Altro merito e altra sostanza vanno riconosciuti ai produttori Dennis
Lambert e Brian Potter, già responsabili dei successi di Four Tops,
Righteous Brothers e Tavares (!), che convinsero Campbell a riprendere
in mano la chitarra dopo tanto tempo e, intuendone l'insoddisfazione
personale (l'artista aveva appena divorziato e iniziato a bere e drogarsi),
gli suggerirono di incidere il tutto in poche sedute, concentrandosi
come un cantante soul (difatti c'è una cover di My Girl dei Temptations)

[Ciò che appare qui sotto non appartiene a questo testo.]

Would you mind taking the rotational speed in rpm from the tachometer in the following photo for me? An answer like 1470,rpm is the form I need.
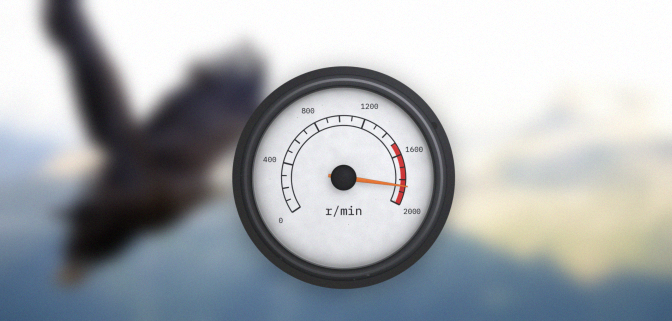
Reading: 1850,rpm
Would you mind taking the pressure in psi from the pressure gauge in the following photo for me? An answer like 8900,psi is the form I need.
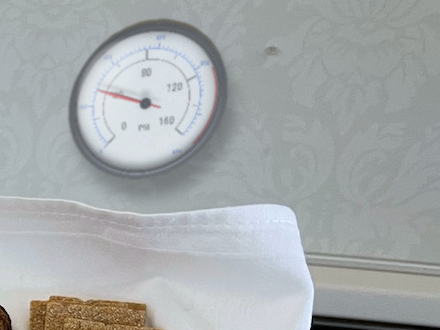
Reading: 40,psi
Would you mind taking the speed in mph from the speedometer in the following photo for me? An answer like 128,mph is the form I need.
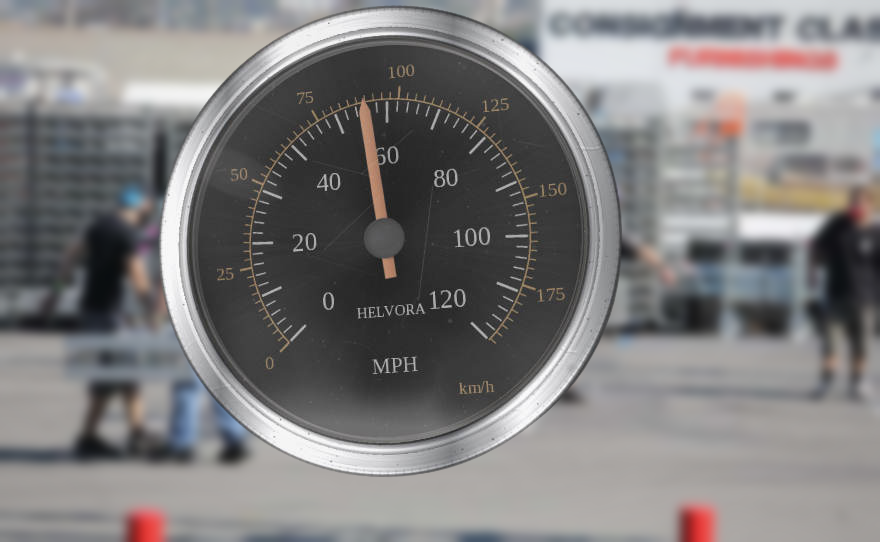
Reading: 56,mph
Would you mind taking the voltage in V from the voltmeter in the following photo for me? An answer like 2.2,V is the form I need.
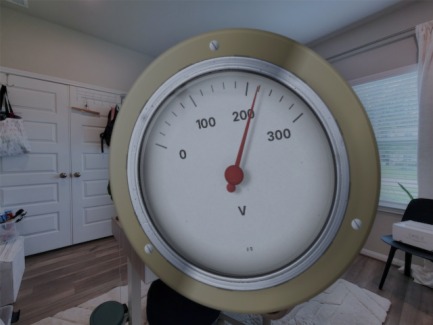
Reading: 220,V
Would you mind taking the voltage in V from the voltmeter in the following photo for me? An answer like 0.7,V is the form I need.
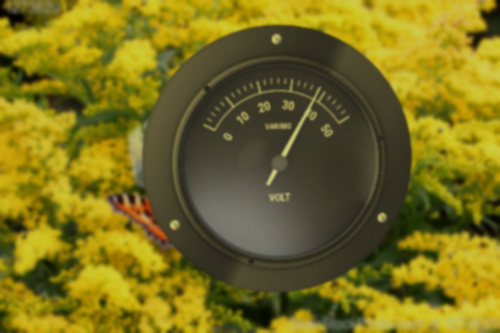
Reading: 38,V
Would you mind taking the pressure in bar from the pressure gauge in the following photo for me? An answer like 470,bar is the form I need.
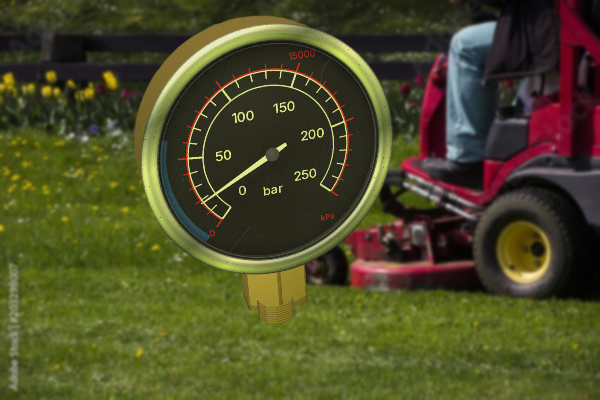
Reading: 20,bar
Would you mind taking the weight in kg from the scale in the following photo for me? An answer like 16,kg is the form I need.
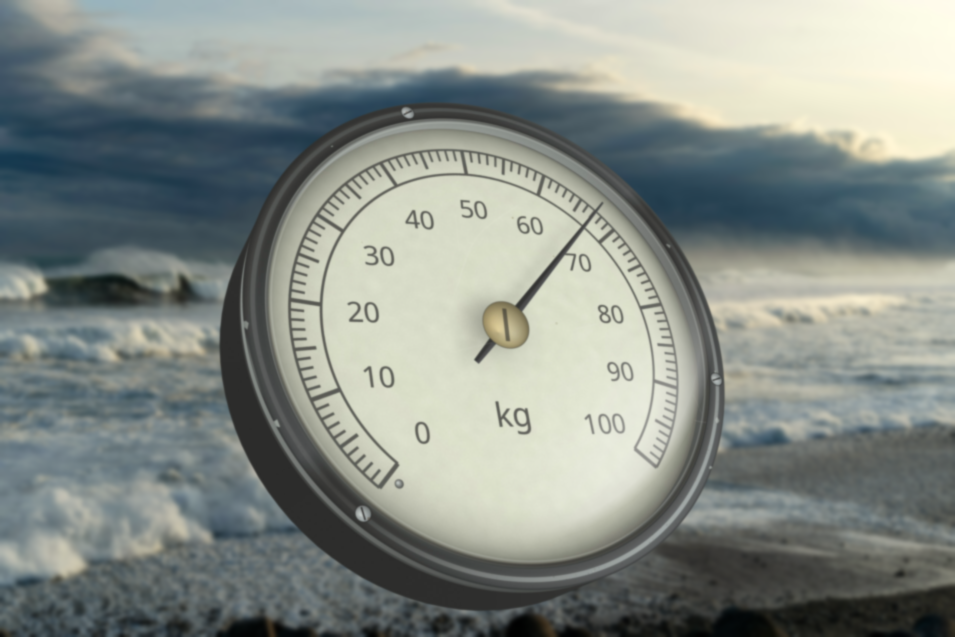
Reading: 67,kg
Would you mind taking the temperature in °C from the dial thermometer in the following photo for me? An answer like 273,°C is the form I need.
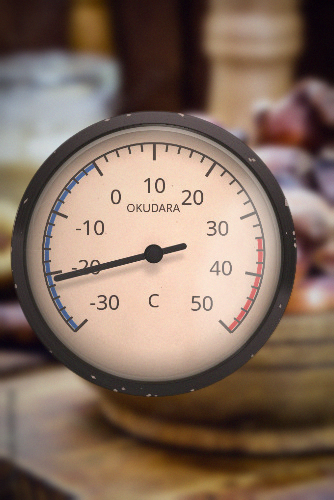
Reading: -21,°C
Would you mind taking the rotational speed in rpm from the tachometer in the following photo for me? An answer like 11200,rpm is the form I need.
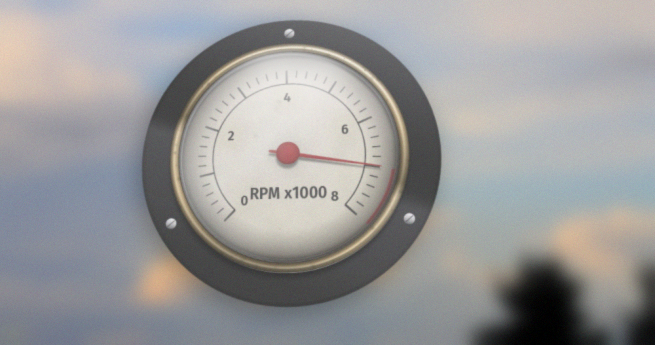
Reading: 7000,rpm
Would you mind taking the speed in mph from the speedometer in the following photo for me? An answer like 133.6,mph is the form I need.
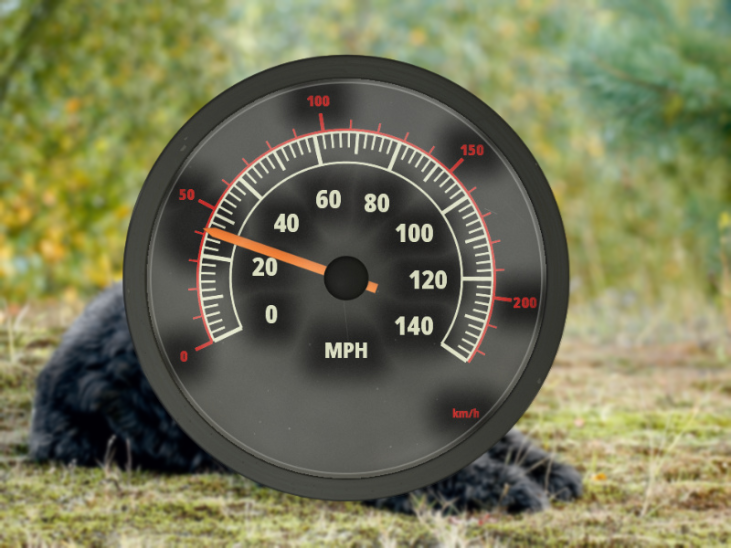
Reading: 26,mph
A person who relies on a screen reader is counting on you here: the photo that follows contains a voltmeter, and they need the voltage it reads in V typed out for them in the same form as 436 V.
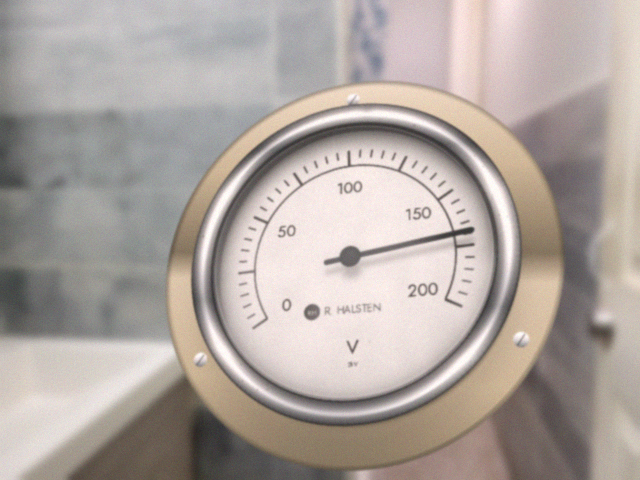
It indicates 170 V
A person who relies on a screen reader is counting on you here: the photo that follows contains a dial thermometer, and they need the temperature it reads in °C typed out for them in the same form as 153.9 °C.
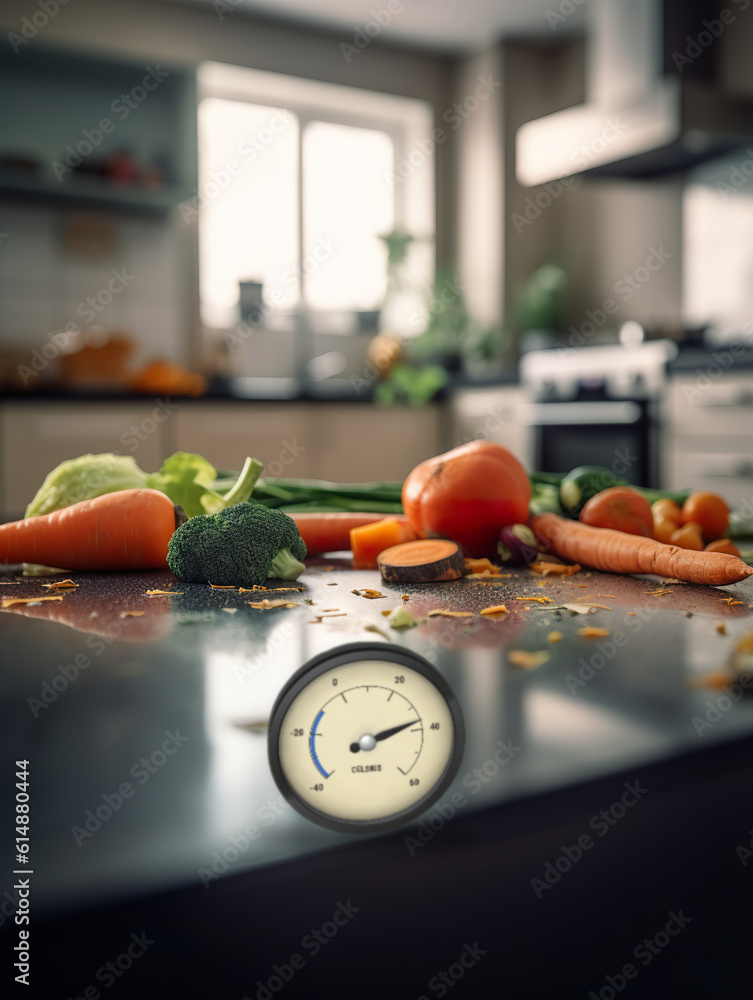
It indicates 35 °C
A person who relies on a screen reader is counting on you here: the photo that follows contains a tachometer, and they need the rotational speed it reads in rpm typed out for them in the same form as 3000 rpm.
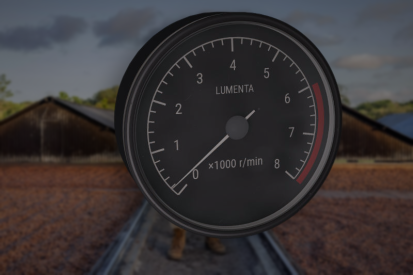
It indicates 200 rpm
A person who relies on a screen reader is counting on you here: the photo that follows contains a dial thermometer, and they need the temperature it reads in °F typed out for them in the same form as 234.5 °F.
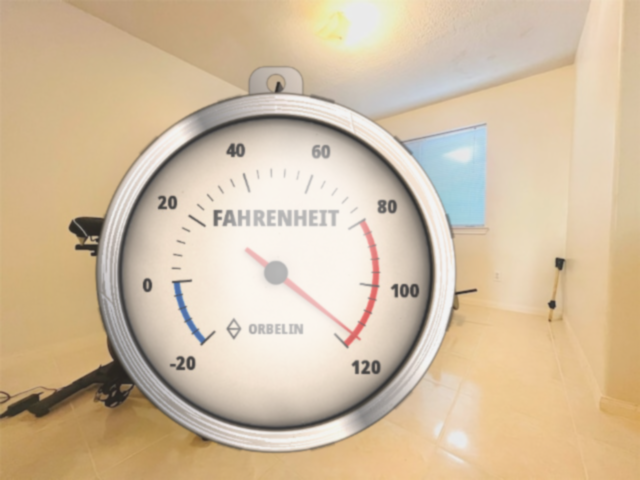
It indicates 116 °F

e dimenticando per un attimo dischi natalizi, paillettes televisive
e amenità varie. E splendido fu Campbell medesimo, finalmente di nuovo
credibile e convincente nel dare voce, armonie e unità formale a una
serie di brani tutti legati tra di loro dal tema della sconsolata frustrazione
di un ragazzo di campagna di fronte agli illusori adescamenti della
città e dello showbiz.
Dall'effervescenza country-rock della prima Country
Boy (You Got Your Feet In LA) all'elegiaco congedo della
conclusiva We're Over, l'album è
una parata di addii, disinganni, amarezze, fallimenti e cuori spezzati:
quello dell'amante pentito nella sublime traduzione pianistica della
Marie di Randy Newman e quello del
novizio ancora innamorato e ambizioso della scintillante Comeback,
quello del venditore ambulante di Pencils For Sale e quello dello
sconosciuto passante di Count On Me. Campbell canta come se si
trovasse su di un palcoscenico di Broadway mentre gli arrangiamenti
dipingono con tutta la ruvida grazia del caso un soft-rock profumato
di West-Coast (del resto, ci sono pur sempre Fred Tackett dei Little
Feat alla sei corde acustica e l'esperto Dean Parks, allora nei Bread
di David Gates e Jimmy Griffin, su quella elettrica) e lo frullano con
sfumature pop-jazz alla Johnny Mercer.
L'edizione commemorativa approntata per i quarant'anni dell'album non
aggiunge forse granché a quanto già si sapeva: il rockabilly formato
Nick Lowe della divertente Record Collector's
Dream (una b-side d'epoca), la versione in studio della "presleyana"
Coming Home (To Meet My Brother) altrimenti disponibile solo
sul quasi contemporaneo Live In Japan (1975), tra l'altro ristampato
giusto tre anni fa dalla Real Gone dopo decenni di assenza dagli scaffali
dei negozi di dischi (se ancora ne esistono), e l'inedita Quits
(bellissima), più due remix apparsi su altrettante antologie. A importare,
però, è soprattutto l'occasione di (ri)ascoltare Rhinestone Cowboy ripulito
e rimasterizzato, magari per accorgersi quanto, allontanando per un
attimo l'eco delle prove meno digeribili del suo autore, sia ancora
carico del fascino e del salutare veleno di una critica all'industria
di cui, senza alcuna contraddizione, continua a fare parte, come l'immagine,
apparsa per caso e tuttavia ben impressa nella memoria, di un beffardo
fantasma d'altri tempi. O un cowboy da bigiotteria.